Reading passage:
• • • • • • •

Patent Cooperation Treaty (PCT): No

(30) Application Priority Data: None

Abstracts

English Abstract


A method for extracting hydrocarbons from a hydrocarbon bearing formation is
invented, which is
based on the co-injection of thermal fluids generated from two types of
generators. One type is the
conventional steam generator and the other is the proprietary controllable
steam and CO2 unit
(CSCU). The conventional steam generator provides steam. The CSCU provides
certain
composition of thermal fluids, including steam, N2, CO2, and some liquid
water. The proportion of
the thermal fluids from each type of generator ranges from 0 to 100%. The N2
and CO2 contents in
the co-injected fluids are adjusted easily. This co-injection technology can
be applied for the steam
assisted gravity drainage (SAGD) and the cyclic steam stimulation (CSS)
processes when an
optimum situation occurs. Surface flow meters, well head and down hole
temperature/pressure
sensors can provide useful information to control the co-injection process
with a programmable
logic controller (PLC) system.


Claims

Note: Claims are shown in the official language in which they were submitted.

• • • • • • •

Raw data:
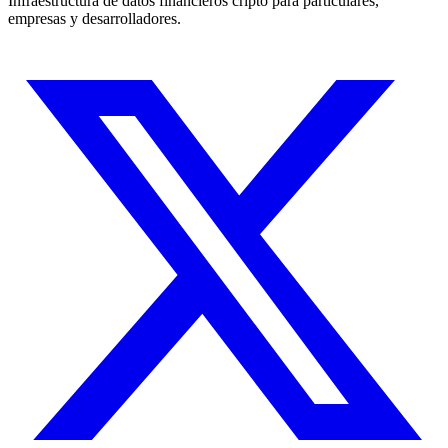
Infraestructura de datos financieros cripto para particulares,
empresas y desarrolladores.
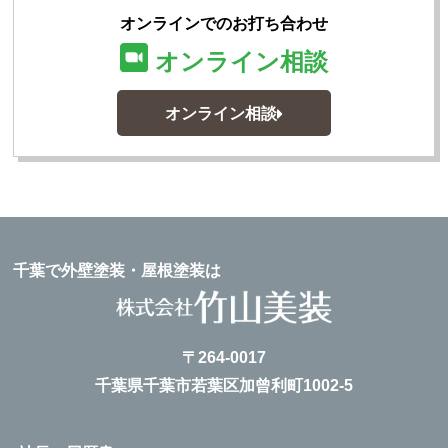
オンラインでのお打ち合わせ
オンライン相談
オンライン相談
千葉で外壁塗装・屋根塗装は
〒264-0017
千葉県千葉市若葉区加曾利町1002-5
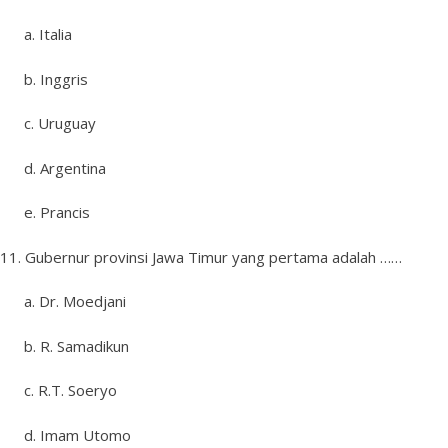
a. Italia
b. Inggris
c. Uruguay
d. Argentina
e. Prancis
11. Gubernur provinsi Jawa Timur yang pertama adalah ……
a. Dr. Moedjani
b. R. Samadikun
c. R.T. Soeryo
d. Imam Utomo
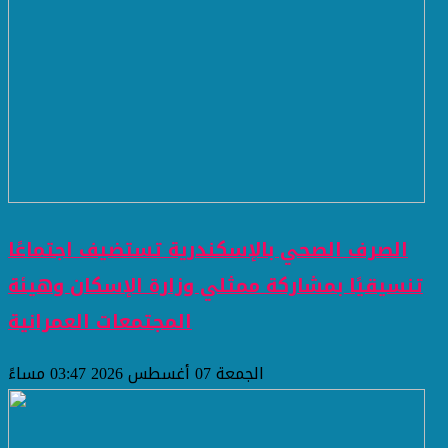
الصرف الصحي بالإسكندرية تستضيف اجتماعًا
تنسيقيًا بمشاركة ممثلي وزارة الإسكان وهيئة
المجتمعات العمرانية
الجمعة 07 أغسطس 2026 03:47 مساءً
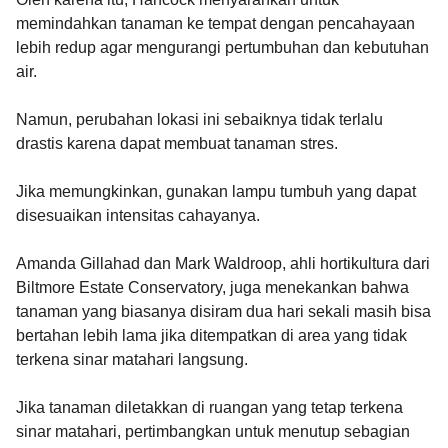
memindahkan tanaman ke tempat dengan pencahayaan
lebih redup agar mengurangi pertumbuhan dan kebutuhan
air.
Namun, perubahan lokasi ini sebaiknya tidak terlalu
drastis karena dapat membuat tanaman stres.
Jika memungkinkan, gunakan lampu tumbuh yang dapat
disesuaikan intensitas cahayanya.
Amanda Gillahad dan Mark Waldroop, ahli hortikultura dari
Biltmore Estate Conservatory, juga menekankan bahwa
tanaman yang biasanya disiram dua hari sekali masih bisa
bertahan lebih lama jika ditempatkan di area yang tidak
terkena sinar matahari langsung.
Jika tanaman diletakkan di ruangan yang tetap terkena
sinar matahari, pertimbangkan untuk menutup sebagian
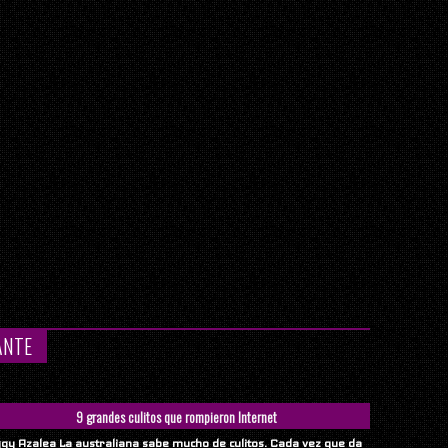
ANTE
9 grandes culitos que rompieron Internet
ggy Azalea La australiana sabe mucho de culitos. Cada vez que da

• • • • • • •

Apply what you read:
**a.** Pick out every line of the rows that contains the string "sinar", matching case exactly.
**b.** Continue the patent abstract on thermal fluid co-injection, starting right after its final sentence.
The patent abstract and the rows have no connection to each other.

Answers to the exercise:
**a.**
terkena sinar matahari langsung.
sinar matahari, pertimbangkan untuk menutup sebagian

**b.**
CLAIMS
1) A thermal recovery method for extracting hydrocarbons from a hydrocarbon
bearing
reservoir based on the combination application of two types of thermal fluids
generators, the
method comprising,
(a) introducing at least one conventional steam generator for generating
steam; the steam
quality, rate, pressure, and temperature can be changed within a certain range
based on
saturated steam characteristics;
(b) introducing at least one proprietary controllable steam and CO2 unit
(CSCU) for
generating multiple thermal fluids, including steam, CO2, N2, and some liquid
water;
the steam quality, pressure, and temperature can be changed within a certain
range
based on saturated steam characteristics and Dalton's Law of partial
pressures;
(c) the proportion of the thermal fluids from each generator, which can
vary from 0% to
100% in the combined multiple thermal fluids system; if the proportion of the
thermal
fluids from (a) is 0%, then the proportion of the thermal fluids from (b) is
100% and
CO2 and N2 is maximum; if the proportion of the thermal fluids from (a) is
100%, then
the proportion of the thermal fluids from (b) is minimum (0%) and CO2 and N2
will not
exist in the system; if the proportion of the thermal fluids from (a) is
between 0% and
100%, then the proportion of the thermal fluids from (b) is between 100% and
0% and
the CO2 and N2 content in the combined thermal fluids system is between
maximum
and zero;
(d) injecting the mixed thermal fluids from (a) and (b) into the
hydrocarbon bearing
formation for developing the hydrocarbons.
2) The method of claim 1 wherein the hydrocarbon is heavy oil or bitumen.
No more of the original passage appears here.